ブラスターブレード「マァソノ方ガ良イダロウナ」

ボルメテウスホワイトドラゴン「……フン。船降りても精々頑張るがいい」

ロビン「そう、達者でね」

ブルック「あら、クビになっちゃったんですかぁ?それはどうもお疲れ様ですぅ」
52 :以下、名無しにかわりましてSS速報VIPがお送りします [saga]:2022/04/12(火) 20:39:08.06 ID:7CFKnxlH0
その日は驟雨が酷かった。
篠突く氷雨が樫の木々に降りかかった、そういう雨音を、時おり、すぐ近くに鳴ったろう雷が真白に打ち消すのだった。
急き立つ我々が防風林を抜けると、小高い丘陵の頂点、厚い鼠色の雲を後景に、明治に公設されたような洋風の邸宅が一軒、孤立しており、そこが廣建イリナメラ庵なのだ、と崇高なる宣告者は言った。
そこは余りにも異国的で、妖しく、恐怖譚のくすんだ暗い挿絵に似ていた。ボルメテウスホワイトドラゴンは、これは不吉の相がある、と断じ、一人事情を知っていそうな崇高なる宣告者は、一人意地が悪い笑みを浮かべてあれこれ尋ねる蘭子を躱す。
初めに出迎えたのは大層なロートアイアンの門扉で、次に格子向かいから老紳士風の男が歩いて来た。召使であるらしい。彼は我々を庭内へ招き入れると、「崇高なる宣告者様よりお話は伺っております」と言った。

「そろそろ話を聞かせて頂こうか」
通された客室のベッドに腰掛けて、蘭子は宣告者に憤然とした面立ちで話しかけた。ボルメテウスホワイトドラゴンとブラスターブレードは大きく、嵩張るので、元の異空間に戻してある。
「これは一体どういう趣向なのかな?」
「端的に言えばある教授に師事してほしいのさ」
「そうならそうと言ってくれれば!」
蘭子は頬を膨らませそう言った。
「……それについてだがね」
宣告者は豁然と紫檀のカクトアールから立ち上がると、蘭子の額に寄せ、「ブラスターブレードは信用できないかも知れない」
と言った。



53 :以下、名無しにかわりましてSS速報VIPがお送りします [saga]:2022/04/12(火) 20:55:24.71 ID:7CFKnxlH0
「信用ならないって……」
「悪評があると言っているのさ」
「俺がもといたのは天界で、そこでは当然苦患とは無縁だったんだが、ある日脳神経痛を訴えた者が出たんだ。これは明らかに妙だから、3人の機敏な人が天文庁に駆り出された。その内の一人が俺でね。

「さんざ殺されたよ。犯人はパンドラの鍵を弄った大罪人でね。無論開けるまでには至らなかったから復活は叶ったが、絶望の魔力で正体を隠してたのさ。だから逃げられた」
「それって、大変じゃないですか」

宣告者は渋い顔をした。

• [課題の指示]: 本文で、崇高なる宣告者は蘭子に何をしてほしいと言ったか。 一覧は本文とは別の資料である。

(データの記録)
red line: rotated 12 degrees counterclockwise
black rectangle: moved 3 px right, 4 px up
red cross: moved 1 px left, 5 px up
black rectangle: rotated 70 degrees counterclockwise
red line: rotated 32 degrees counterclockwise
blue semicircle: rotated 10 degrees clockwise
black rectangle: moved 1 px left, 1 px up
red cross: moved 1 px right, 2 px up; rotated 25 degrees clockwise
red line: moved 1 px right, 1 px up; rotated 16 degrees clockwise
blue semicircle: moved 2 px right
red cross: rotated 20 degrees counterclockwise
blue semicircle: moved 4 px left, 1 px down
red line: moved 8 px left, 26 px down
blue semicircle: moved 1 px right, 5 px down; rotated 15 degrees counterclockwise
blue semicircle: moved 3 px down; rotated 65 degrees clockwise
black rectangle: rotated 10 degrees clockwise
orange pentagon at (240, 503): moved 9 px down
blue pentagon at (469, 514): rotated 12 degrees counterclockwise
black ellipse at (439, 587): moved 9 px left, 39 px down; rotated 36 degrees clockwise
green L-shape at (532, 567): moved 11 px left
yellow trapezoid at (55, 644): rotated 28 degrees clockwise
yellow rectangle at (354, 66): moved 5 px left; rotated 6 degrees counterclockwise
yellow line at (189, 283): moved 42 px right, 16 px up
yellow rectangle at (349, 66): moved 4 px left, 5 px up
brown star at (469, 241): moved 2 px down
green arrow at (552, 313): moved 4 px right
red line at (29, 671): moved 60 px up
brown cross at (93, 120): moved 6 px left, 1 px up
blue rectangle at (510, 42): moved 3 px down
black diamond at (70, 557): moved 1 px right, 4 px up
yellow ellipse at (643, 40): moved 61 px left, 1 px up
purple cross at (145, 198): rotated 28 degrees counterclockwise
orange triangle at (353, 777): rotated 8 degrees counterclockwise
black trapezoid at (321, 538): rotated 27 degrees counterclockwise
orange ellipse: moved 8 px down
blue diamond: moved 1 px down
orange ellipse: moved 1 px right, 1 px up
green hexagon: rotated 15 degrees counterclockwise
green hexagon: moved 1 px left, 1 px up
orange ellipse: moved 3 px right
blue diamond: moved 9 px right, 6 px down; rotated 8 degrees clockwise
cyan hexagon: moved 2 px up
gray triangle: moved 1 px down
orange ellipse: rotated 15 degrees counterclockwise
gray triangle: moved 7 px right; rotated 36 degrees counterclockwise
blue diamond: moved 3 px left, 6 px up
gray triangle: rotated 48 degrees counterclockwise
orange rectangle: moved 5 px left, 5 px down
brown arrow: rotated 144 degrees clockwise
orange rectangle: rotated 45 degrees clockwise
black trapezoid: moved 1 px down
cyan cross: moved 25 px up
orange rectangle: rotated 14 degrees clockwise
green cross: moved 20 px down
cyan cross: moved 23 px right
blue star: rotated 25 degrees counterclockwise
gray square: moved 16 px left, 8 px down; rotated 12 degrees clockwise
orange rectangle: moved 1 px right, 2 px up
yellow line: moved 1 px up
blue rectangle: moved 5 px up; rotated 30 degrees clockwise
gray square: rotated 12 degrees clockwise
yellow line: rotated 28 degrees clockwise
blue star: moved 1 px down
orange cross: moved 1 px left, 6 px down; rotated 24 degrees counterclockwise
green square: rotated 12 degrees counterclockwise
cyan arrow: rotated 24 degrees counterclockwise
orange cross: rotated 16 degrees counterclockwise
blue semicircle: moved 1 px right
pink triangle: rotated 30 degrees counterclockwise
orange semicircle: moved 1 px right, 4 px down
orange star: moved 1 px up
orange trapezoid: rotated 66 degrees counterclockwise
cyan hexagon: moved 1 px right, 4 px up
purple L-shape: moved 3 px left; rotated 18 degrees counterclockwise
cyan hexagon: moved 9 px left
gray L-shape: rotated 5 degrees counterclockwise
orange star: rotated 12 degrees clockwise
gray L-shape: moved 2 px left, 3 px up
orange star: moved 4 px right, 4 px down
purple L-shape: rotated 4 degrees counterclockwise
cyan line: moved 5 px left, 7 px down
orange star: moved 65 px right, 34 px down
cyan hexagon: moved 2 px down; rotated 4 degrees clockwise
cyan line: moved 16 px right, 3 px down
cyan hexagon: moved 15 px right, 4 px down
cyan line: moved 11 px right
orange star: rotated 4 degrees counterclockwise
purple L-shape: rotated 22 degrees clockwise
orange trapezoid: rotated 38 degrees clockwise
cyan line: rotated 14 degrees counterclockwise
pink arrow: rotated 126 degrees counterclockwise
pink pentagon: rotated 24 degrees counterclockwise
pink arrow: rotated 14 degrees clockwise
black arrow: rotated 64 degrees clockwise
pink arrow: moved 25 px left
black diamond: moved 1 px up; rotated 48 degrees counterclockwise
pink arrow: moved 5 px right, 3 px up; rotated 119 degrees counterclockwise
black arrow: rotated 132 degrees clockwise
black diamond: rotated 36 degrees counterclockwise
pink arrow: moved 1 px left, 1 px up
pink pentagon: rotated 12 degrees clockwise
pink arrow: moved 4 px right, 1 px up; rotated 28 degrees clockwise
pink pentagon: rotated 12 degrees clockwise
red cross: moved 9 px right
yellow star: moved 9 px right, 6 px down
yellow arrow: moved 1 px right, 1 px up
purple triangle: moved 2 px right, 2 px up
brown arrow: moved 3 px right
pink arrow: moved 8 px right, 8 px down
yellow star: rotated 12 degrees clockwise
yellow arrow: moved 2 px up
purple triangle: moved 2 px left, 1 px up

• [解答例]: ある教授に師事してほしいと言った。